[TASK]: Your output should be the lines below from the one holding "pinky mcp: (116, 152)" through the one holding "index tip: (109, 35)", transcribed exactly, with no pictures.

[Keypoint coordinate data]
== Segment start ==

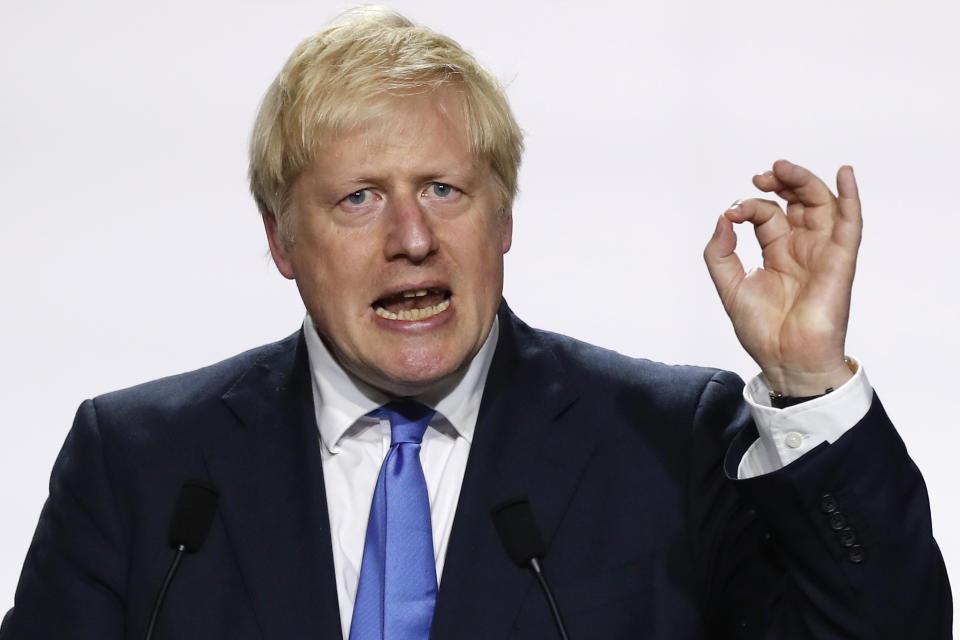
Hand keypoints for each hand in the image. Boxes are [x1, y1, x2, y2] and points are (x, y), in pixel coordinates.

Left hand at [703, 159, 861, 395]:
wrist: (785, 359)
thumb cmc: (762, 330)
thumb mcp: (729, 285)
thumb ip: (719, 252)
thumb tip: (723, 218)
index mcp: (777, 252)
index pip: (766, 214)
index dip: (748, 206)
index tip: (731, 214)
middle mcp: (801, 247)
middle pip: (797, 201)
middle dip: (781, 182)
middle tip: (762, 176)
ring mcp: (822, 251)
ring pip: (821, 204)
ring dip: (804, 181)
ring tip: (782, 168)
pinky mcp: (839, 260)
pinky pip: (851, 223)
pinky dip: (850, 197)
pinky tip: (845, 174)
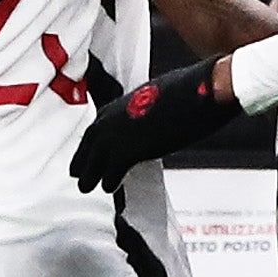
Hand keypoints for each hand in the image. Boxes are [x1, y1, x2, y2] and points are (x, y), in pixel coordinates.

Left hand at [69, 57, 234, 190]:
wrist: (200, 90)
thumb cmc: (187, 89)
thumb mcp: (156, 96)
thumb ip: (144, 111)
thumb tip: (148, 120)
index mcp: (118, 104)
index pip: (95, 128)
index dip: (90, 143)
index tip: (85, 153)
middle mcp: (111, 118)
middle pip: (89, 144)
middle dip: (83, 160)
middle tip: (77, 175)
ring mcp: (117, 134)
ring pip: (94, 161)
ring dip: (90, 175)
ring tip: (86, 187)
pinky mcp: (129, 150)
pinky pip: (111, 172)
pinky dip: (110, 181)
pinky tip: (109, 188)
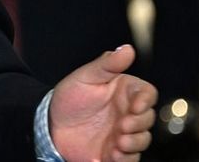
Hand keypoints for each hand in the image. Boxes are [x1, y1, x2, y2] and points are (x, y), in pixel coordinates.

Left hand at [49, 44, 156, 161]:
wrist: (50, 125)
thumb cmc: (69, 98)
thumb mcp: (85, 77)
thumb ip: (107, 64)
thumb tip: (127, 48)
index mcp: (124, 92)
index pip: (147, 94)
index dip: (145, 100)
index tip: (135, 106)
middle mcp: (127, 113)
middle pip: (148, 119)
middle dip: (138, 124)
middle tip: (122, 126)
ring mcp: (123, 133)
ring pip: (143, 140)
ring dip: (134, 143)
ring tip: (117, 143)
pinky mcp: (116, 152)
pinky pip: (131, 159)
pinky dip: (125, 159)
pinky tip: (111, 155)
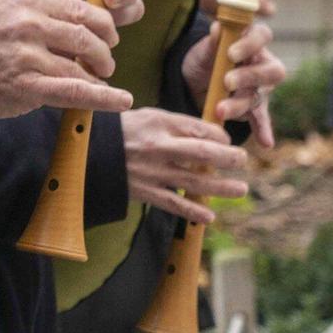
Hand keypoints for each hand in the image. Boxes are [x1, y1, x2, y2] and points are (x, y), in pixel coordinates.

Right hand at [0, 0, 134, 120]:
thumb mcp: (2, 4)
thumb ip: (36, 7)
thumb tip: (71, 16)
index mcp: (29, 2)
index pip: (81, 9)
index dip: (103, 24)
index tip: (109, 35)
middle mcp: (32, 26)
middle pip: (86, 36)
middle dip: (104, 51)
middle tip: (106, 61)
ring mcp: (30, 57)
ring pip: (82, 66)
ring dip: (100, 75)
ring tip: (104, 80)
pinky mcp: (28, 86)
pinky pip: (74, 92)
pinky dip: (103, 98)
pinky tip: (122, 100)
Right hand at [121, 107, 249, 223]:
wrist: (89, 153)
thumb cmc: (123, 131)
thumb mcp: (149, 116)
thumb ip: (178, 124)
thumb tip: (212, 135)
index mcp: (159, 122)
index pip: (199, 128)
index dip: (220, 135)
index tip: (228, 140)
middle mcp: (158, 146)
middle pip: (202, 152)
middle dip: (228, 157)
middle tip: (243, 160)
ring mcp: (152, 171)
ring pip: (194, 180)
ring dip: (221, 187)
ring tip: (241, 189)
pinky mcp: (145, 191)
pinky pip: (173, 203)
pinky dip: (193, 210)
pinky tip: (210, 216)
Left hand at [181, 22, 285, 146]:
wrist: (195, 79)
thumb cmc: (205, 58)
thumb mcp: (204, 49)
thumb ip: (213, 41)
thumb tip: (217, 28)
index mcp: (252, 41)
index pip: (262, 36)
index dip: (250, 44)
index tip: (230, 53)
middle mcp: (262, 64)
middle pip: (271, 70)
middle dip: (250, 77)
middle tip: (227, 82)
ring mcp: (260, 88)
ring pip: (258, 96)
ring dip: (240, 105)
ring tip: (220, 110)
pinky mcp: (254, 108)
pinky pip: (261, 118)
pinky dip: (263, 129)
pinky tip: (265, 142)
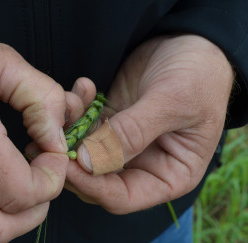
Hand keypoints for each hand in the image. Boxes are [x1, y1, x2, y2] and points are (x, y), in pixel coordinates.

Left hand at [66, 35, 233, 213]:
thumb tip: (89, 163)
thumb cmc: (198, 75)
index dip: (93, 186)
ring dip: (70, 132)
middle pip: (96, 180)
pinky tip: (82, 88)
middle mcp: (143, 166)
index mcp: (169, 176)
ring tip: (70, 102)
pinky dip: (77, 111)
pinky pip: (83, 126)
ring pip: (83, 154)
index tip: (68, 166)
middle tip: (50, 139)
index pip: (123, 197)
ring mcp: (123, 145)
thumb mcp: (172, 102)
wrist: (194, 40)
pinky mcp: (110, 123)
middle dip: (72, 162)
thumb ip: (132, 134)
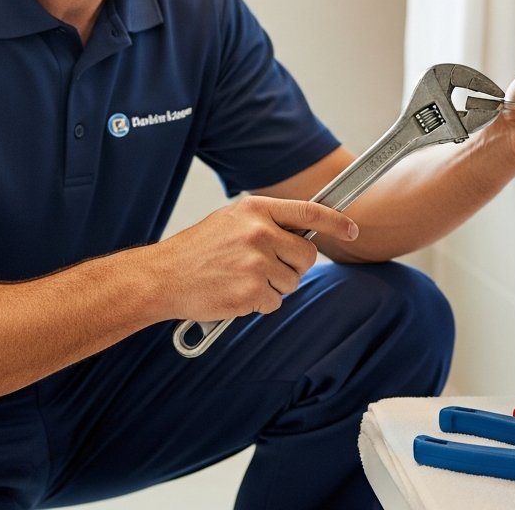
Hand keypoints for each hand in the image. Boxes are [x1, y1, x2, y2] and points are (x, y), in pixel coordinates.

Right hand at [151, 196, 358, 321]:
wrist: (163, 277)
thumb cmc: (196, 250)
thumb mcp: (230, 220)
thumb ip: (265, 222)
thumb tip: (302, 230)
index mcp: (255, 210)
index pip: (309, 211)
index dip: (336, 222)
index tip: (352, 230)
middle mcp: (259, 233)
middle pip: (306, 254)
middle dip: (294, 265)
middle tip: (268, 268)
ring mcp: (256, 263)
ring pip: (292, 281)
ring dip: (274, 286)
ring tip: (241, 278)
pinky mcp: (251, 291)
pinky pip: (275, 302)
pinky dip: (259, 303)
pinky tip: (236, 293)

== Segment end ==

[ANSWER SECTION]:
pinky mcp: (116, 152)
pinky pip: (131, 159)
pinky dip: (125, 159)
pinky tip: (111, 155)
Hand keypoints for each hand in the image. Boxes are [x1, y1, x2, y2] and points are (x, y), in pixel coordinates.

Right hand at [0, 0, 134, 120]:
thumb mcp: (2, 4)
thumb ip: (36, 7)
thumb tip: (71, 16)
index mcp: (29, 2)
index pip: (81, 9)
index dip: (103, 24)
index tip: (109, 35)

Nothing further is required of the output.